▶ _Work order_: Repeat everything in the data exactly except images.

▶ _Data section_:

━━━━

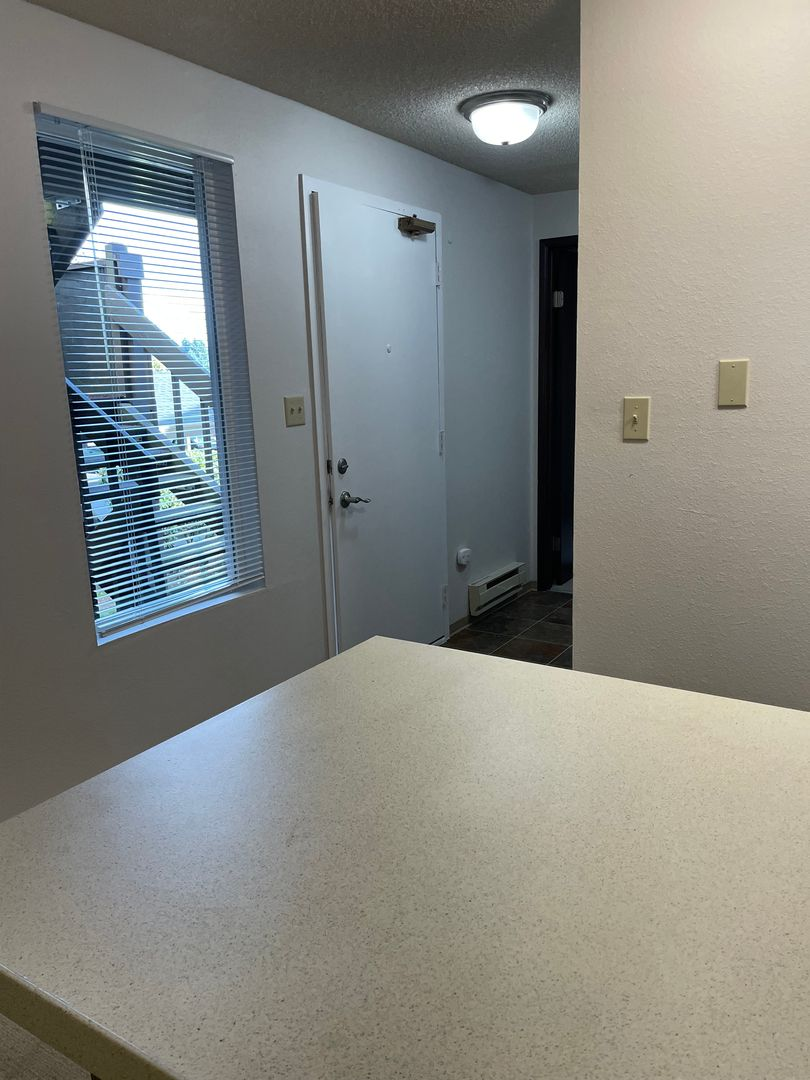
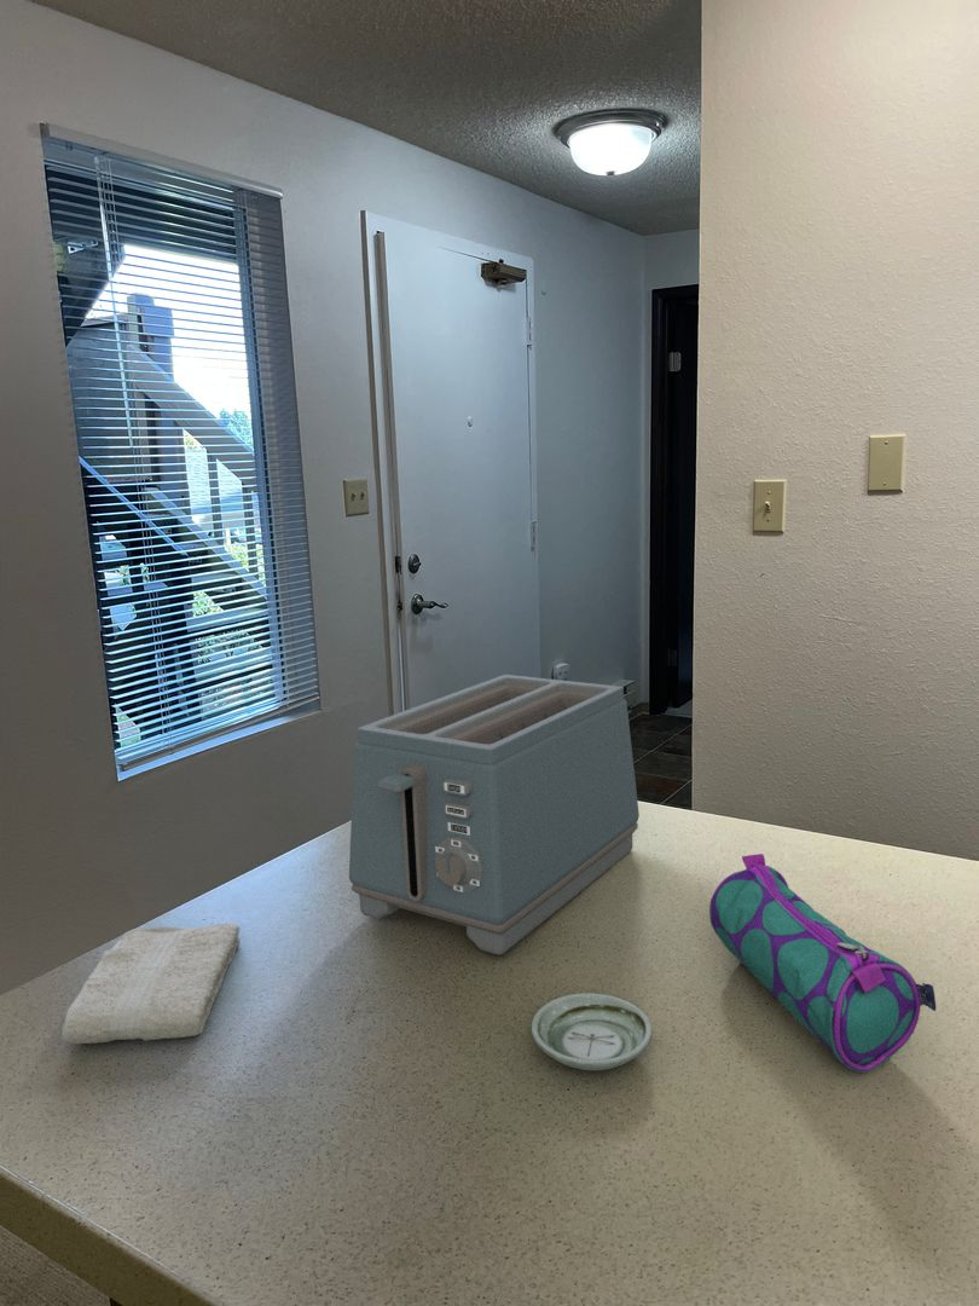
+ washcloth [60,921,242,1045]
+ saucer [531,992,653,1071]
+ toaster [348,674,641,957]
+ pencil case [708,853,937,1074]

━━━━

▶ _Expected answer_:
+ washcloth [60,921,242,1045]
+ saucer [531,992,653,1071]
+ toaster [348,674,641,957]
+ pencil case [708,853,937,1074]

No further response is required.